In fact, I'd even argue 18 days might be enough. AI is already beginning to solve protein folding (Alphafold). If it progresses from there and builds a nanosystem, that's more than enough to get a DSA aka take over the world. We currently see AIs like MuZero learning in hours what would take a lifetime for a human to learn, so it wouldn't surprise me an advanced AI solving advanced nanotech in a few days.

Whether the first AGI will be aligned or not is way more concerning. Not because who gets there first isn't also extremely important. Only because getting there first is the "easy" part.

I don't really think advanced AI can be compared to atomic bombs. The former is a way more explosive technology, pun intended.

[-][anonymous]2y30

Also the sun has incredibly low power density. This would not let you infer you could release enormous bursts of energy all at once.

As this essay is actually being written in a world where nuclear weapons are a thing, it becomes easy to cherry-pick the example of nuclear weapons. I can think of a number of things for which the catastrophist could have made a similar argument in the 19th century and just been wrong, like expecting everyone to get personal jetpacks, or to be able to routinely travel to Mars..

The debate continues on whether anti-matter bombs are possible or pose additional worrying dynamics.

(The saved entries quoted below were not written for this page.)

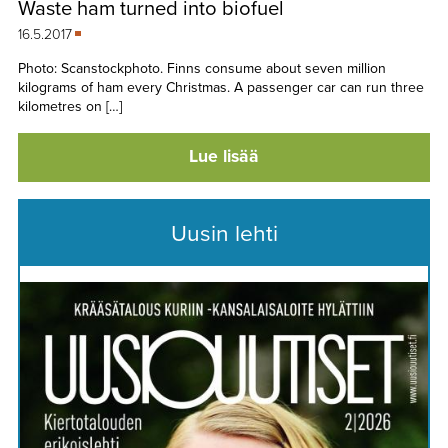
Waste ham turned into biofuel
TAPAHTUMAT
16.5.2017
▼
YHTEYSTIEDOT
Photo: Scanstockphoto. Finns consume about seven million
kilograms of ham every Christmas. A passenger car can run three
kilometres on […]
Lue lisää
Uusin lehti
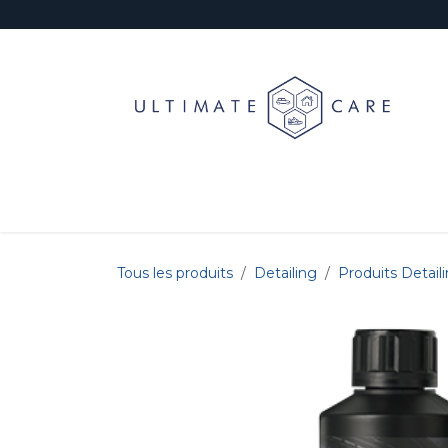
Se rendre au contenu
Jantes
Prélavage & Lavage
Décontaminat
Tous les produits
Detailing
Produits Detail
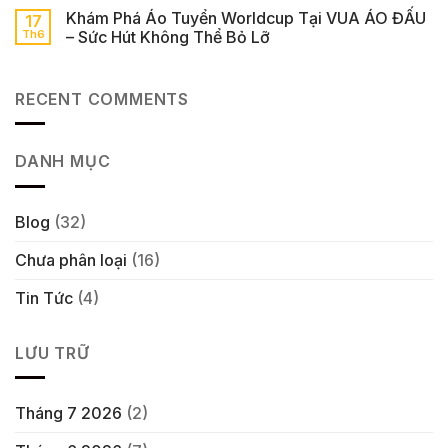
Khám Phá Áo Tuyển Worldcup Tại VUA ÁO ĐẤU
17
Th6
– Sức Hút Không Thể Bỏ Lỡ
RECENT COMMENTS
DANH MỤC
Blog
(32)
Chưa phân loại
(16)
Tin Tức
(4)
LƯU TRỮ
Tháng 7 2026
(2)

The only good reference I know on that is the Gsponer Fourth Generation book, covering "subcritical fission-burn, magnetic compression, superheavy elements, antimatter, nuclear isomers, metallic hydrogen and superlasers"; the antimatter section discusses uses for things like H-bomb triggers & subcritical micro-nukes. Is there something more recent or better on anti-matter bombs?

Would the appropriate analogy to agents be that humans are a qualitatively different type of agent compared to animals and basic RL agents, and thus we should expect that there will be a fundamental discontinuity between what we have so far, and conscious agents?